For instance, Bob, as well as any type of chatbot, is prohibited from doling out anything resembling financial or legal advice, a rule that will likely always be in place, according to
"There's going to be some clear lines in the sand because it's not a licensed entity. And in lending, you need to be licensed to do certain activities and that clearly isn't," he said.
But even with consumer safeguards in place, responses AI generate still hold the risk of unintentionally misguiding clients through the omission of some options.
"The problem is sometimes we have datasets — you're not going to fit into the majority of them if you are oftentimes a low-to-moderate income minority borrower. And so you've got to be very careful," Smith said.
Whereas lenders have made dedicated efforts in the past two years to open up homeownership opportunities to underserved communities, the AI black box may not hold the information about various affordability programs a human agent knows, Smith added.
"If your algorithm has been built upon datasets that have an inherent bias in them, you may end up having that same chatbot steer a prospective borrower to a product that's not good for them," Smith said. "It might steer them toward a subprime product when they are actually very eligible for a conventional product, especially if you're including special purpose credit programs or down payment assistance programs."
AI chatbots are also still not close to the point, nor intended or allowed by regulators, to be a full replacement for human interaction, developers say. "For today, it's a very reactive system," Hanson said. "It doesn't necessarily ask you the right questions."
To prevent user frustration from building, Beeline programs its chatbot to not provide any responses to queries it lacks answers for and also reads customer sentiment while the tool is being used. If it senses growing dissatisfaction or misunderstanding based on the language or punctuation in a message, Bob will instead send the user to a service agent.
"That was a key thing in terms of best practices," Kennedy said. "It's evolving so quickly, so we know the best practice, but there often hasn't been a method to do the best practice because it's so new.
As chatbots develop further and become "smarter," mortgage fintech leaders think they may possibly realign the workforce at lenders, taking over the customer service tasks which don't demand a licensed employee.
"We've been big believers in how the mortgage industry itself is ripe for this type of application, where you can take tons of this raw data and have AI go through it and better organize it, clean it, model it to really enhance the human beings that we have working," said Dan Snyder, co-founder and CEO of lending fintech Lower.
"I think you end up getting people like your customer service agents — instead of answering the same questions every day — they can move to higher-paying elevated jobs," he said.
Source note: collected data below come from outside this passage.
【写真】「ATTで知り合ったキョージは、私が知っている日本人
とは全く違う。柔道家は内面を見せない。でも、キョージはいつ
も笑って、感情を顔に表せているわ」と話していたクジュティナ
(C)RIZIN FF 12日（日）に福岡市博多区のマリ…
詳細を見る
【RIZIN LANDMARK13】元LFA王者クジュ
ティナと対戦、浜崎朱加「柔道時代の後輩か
Snyder added that his company was exploring bringing AI tools to his business, either by resurrecting old blueprints the company initially developed a few years ago or adopting new models
The next two years should be a pivotal period that will determine the full potential of AI, Snyder noted. "You'll start to see a lot of the vendors that are launching AI into their existing product to maybe speed it up."
But that anticipated growth of consumer-facing AI platforms will likely occur in a still-fluid regulatory environment. Although a full set of rules might hold some lenders back, the opportunity that lies ahead makes development today vital to future growth, Beeline's Kennedy said. While the warnings agencies issued in the spring may not have spelled out regulatory details many would like, Beeline welcomed them, as it gave them hints at how to best proceed.
"We understand that if you're looking to innovate, there is inherent risk because you're on the bleeding edge of something that regulators and I mean, Congress, has yet to wrap their arms around," Kennedy said.
"Our goal is just to be transparent and as proactive as we possibly can be with the regulatory environment."